On a recent Thursday night, a few female customers at Penthouse Executive Club - a $10 million club at 603 West 45th Street at 11th Avenue, with a capacity of about 400 - were game for a lap dance.
"This is an opportunity to see up close, to see what it looks like," said Jesse Oliver, 23, who works in marketing for a technology company and got a lap dance from a blond dancer who tripped and fell at Ms. Oliver's feet. "I want to see what my boyfriend finds in them."
Another customer, Kevin Kelly, 41, said he was entertaining his out-of-town business partner.
"As long as they are legitimate, they are fun and the women are phenomenal," he said while watching from the bar. "One of them told me she makes $2,000 a night. It's all because of suckers like me."
For the dancers, upscale means not only bigger tips but also a safer environment, less lewd clientele and nicer co-workers. Sex is not allowed or expected, they said, and customers are not allowed to grope.
"It's not a brothel," said a 32-year-old from the Bronx who just started dancing at Hustler Club. "It's a fantasy that we're selling."

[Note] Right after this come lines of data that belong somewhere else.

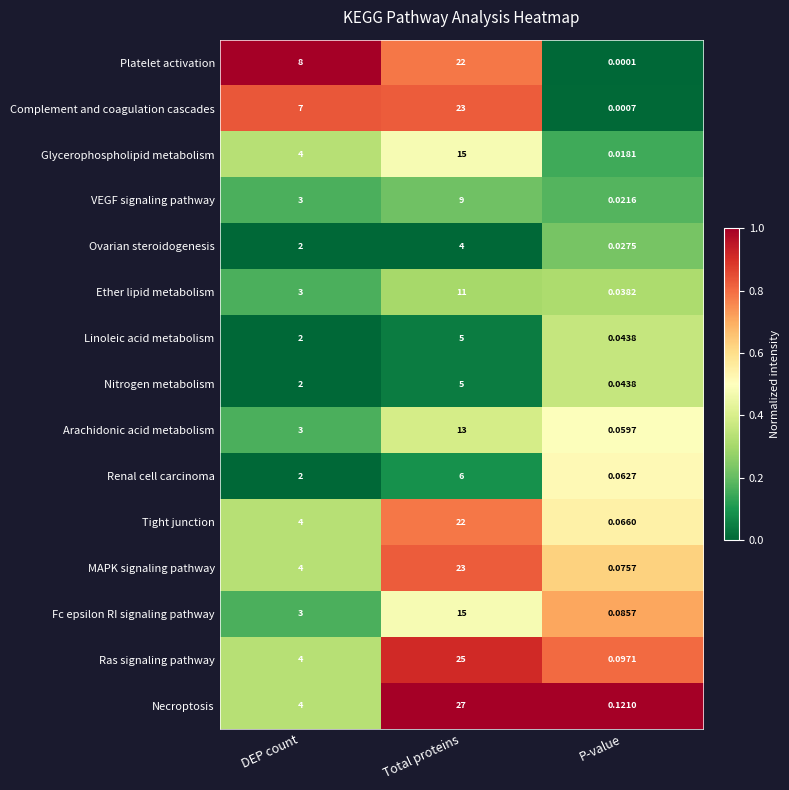

Which label corresponds to the largest value in the chart?

Total proteins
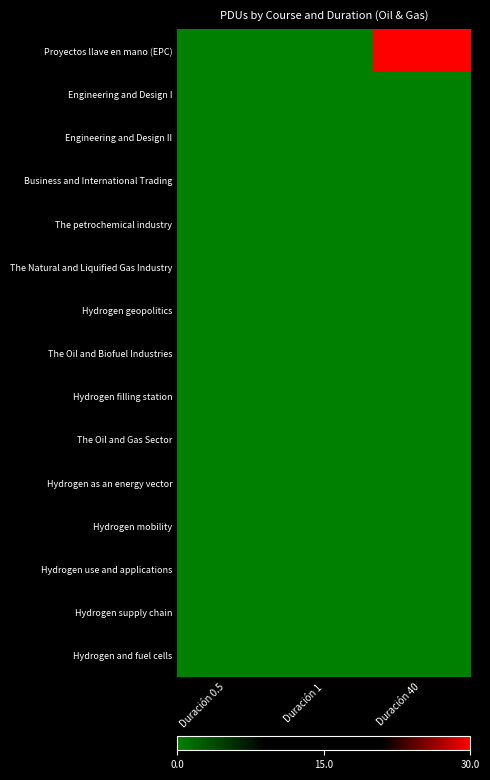

Reading right to left, transcribe all the data shown in this chart.

Proyectos llave en mano (EPC): Duración 40=30	Duración 1=0	Duración 0.5=0
Engineering and Design I: Duración 40=0	Duración 1=0	Duración 0.5=0
Engineering and Design II: Duración 40=0	Duración 1=0	Duración 0.5=0
Business and International Trading: Duración 40=0	Duración 1=0	Duración 0.5=0
The petrochemical industry: Duración 40=0	Duración 1=0	Duración 0.5=0
The Natural and Liquified Gas Industry: Duración 40=0	Duración 1=0	Duración 0.5=0
Hydrogen geopolitics: Duración 40=0	Duración 1=0	Duración 0.5=0
The Oil and Biofuel Industries: Duración 40=0	Duración 1=0	Duración 0.5=0
Hydrogen filling station: Duración 40=0	Duración 1=0	Duración 0.5=0
The Oil and Gas Sector: Duración 40=0	Duración 1=0	Duración 0.5=0
Hydrogen as an energy vector: Duración 40=0	Duración 1=0	Duración 0.5=0
Hydrogen mobility: Duración 40=0	Duración 1=0	Duración 0.5=0
Hydrogen use and applications: Duración 40=0	Duración 1=0	Duración 0.5=0
Hydrogen supply chain: Duración 40=0	Duración 1=0	Duración 0.5=0
Hydrogen and fuel cells: Duración 40=0	Duración 1=0	Duración 0.5=0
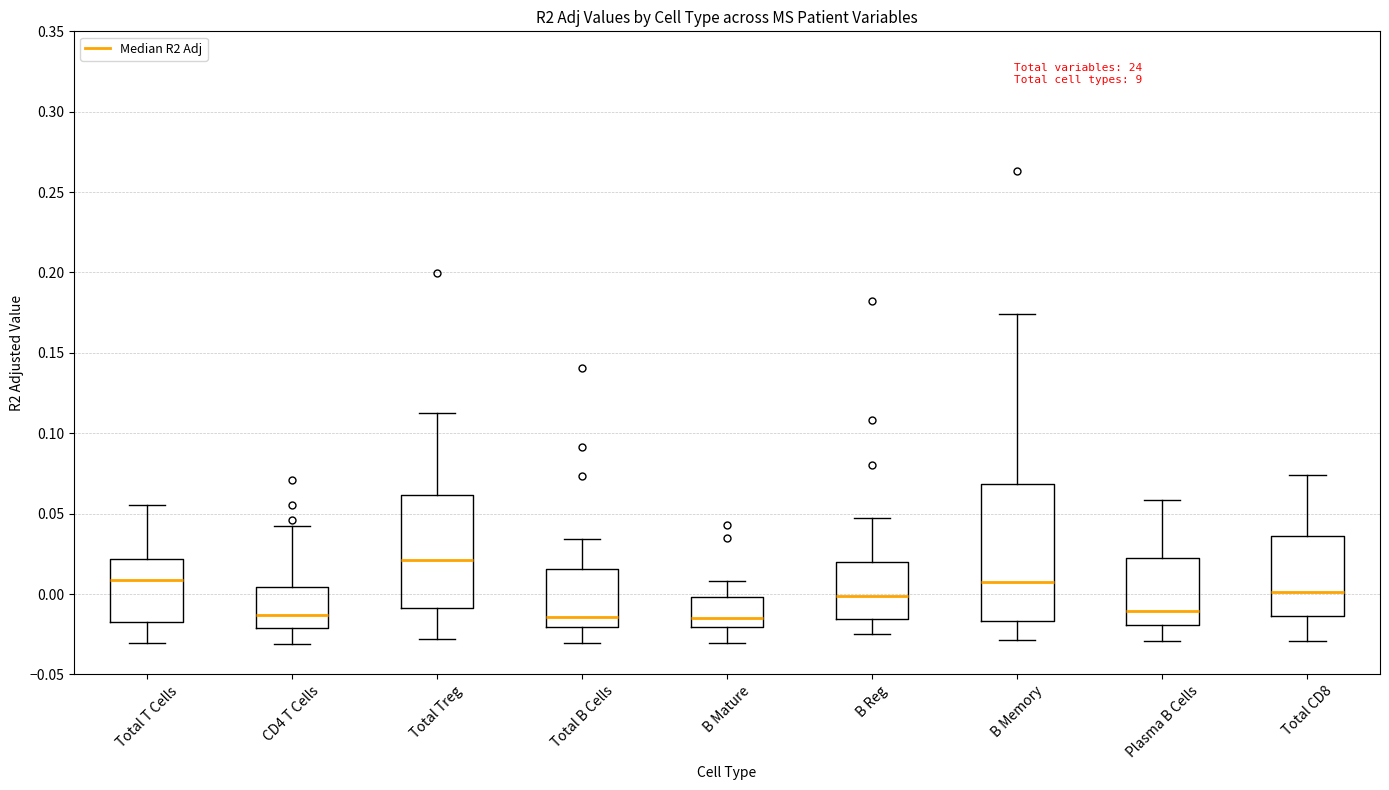

Where does the upper whisker of the box for Plasma B Cells end on the y-axis? The values are not printed on the chart, so give them approximately, as read against the axis.

0.060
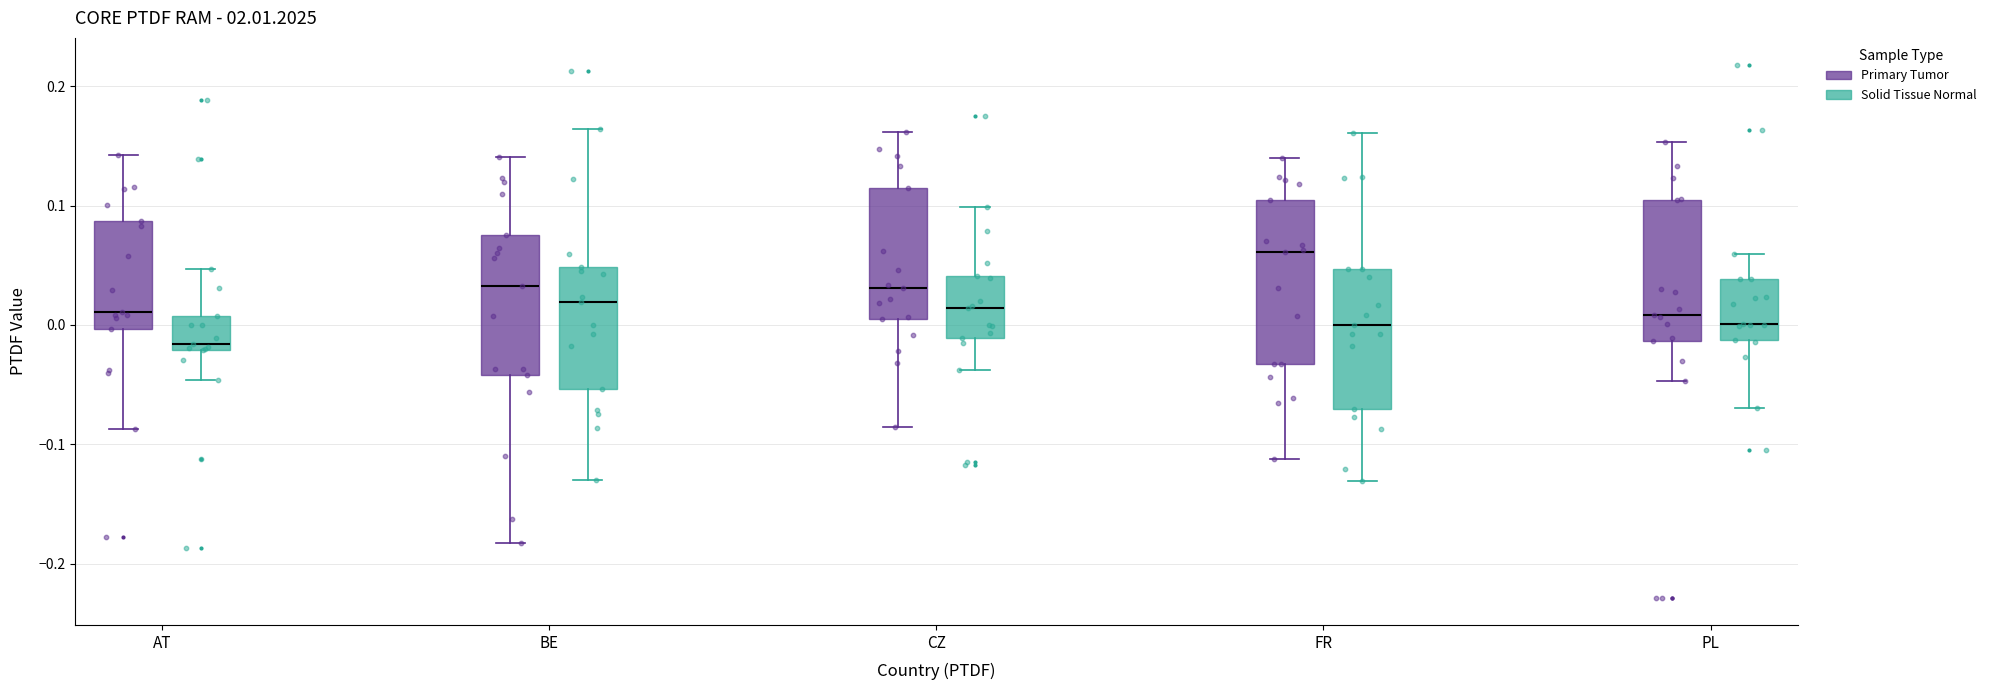

Reading left to right, read every box against the y-axis: the position of its median line, the range the box covers, and the ends of its whiskers. The values are not printed on the chart, so give them approximately, as read against the axis.

AT (Primary Tumor): median 0.01, box 0.00 to 0.09, whiskers -0.09 to 0.14
AT (Solid Tissue Normal): median -0.02 (just above the box's lower edge), box -0.02 to 0.01, whiskers -0.05 to 0.05
BE (Primary Tumor): median 0.03, box -0.04 to 0.07, whiskers -0.18 to 0.14
BE (Solid Tissue Normal): median 0.02, box -0.05 to 0.05, whiskers -0.13 to 0.16
CZ (Primary Tumor): median 0.03, box 0.01 to 0.11, whiskers -0.09 to 0.16
CZ (Solid Tissue Normal): median 0.01, box -0.01 to 0.04, whiskers -0.04 to 0.10
FR (Primary Tumor): median 0.06, box -0.03 to 0.10, whiskers -0.11 to 0.14
FR (Solid Tissue Normal): median 0.00, box -0.07 to 0.05, whiskers -0.13 to 0.16
PL (Primary Tumor): median 0.01, box -0.01 to 0.11, whiskers -0.05 to 0.15
PL (Solid Tissue Normal): median 0.00, box -0.01 to 0.04, whiskers -0.07 to 0.06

Club owners say their business suffers unfairly from an underworld image and the impression that it is associated with prostitution, drugs and the mob. In fact, the city's best known luxury club, Scores, which opened in 1991 at 333 East 60th Street and still operates at that location, once had owners who admitted helping the Gambino organized crime family extort payoffs from the club's employees. Ms. Spencer said that any criminal element was the exception.
"There's a thorn in every industry," she said. "You only have to look at Enron or WorldCom to see that."
Amid the neon of the West Side, Mark Yackow, the Penthouse club's chief executive officer, said he welcomed the other strip clubs. "We look at it as an expansion of the marketplace on the West Side," he said.
But Victor Roiter, who joined three friends to open the C.E.O. Club at 552 West 38th St., said he was not sure how many lap dances the market could bear. "It's going to be a wait-and-see game," he said, "Who's going to survive and who's going to end up closing its doors."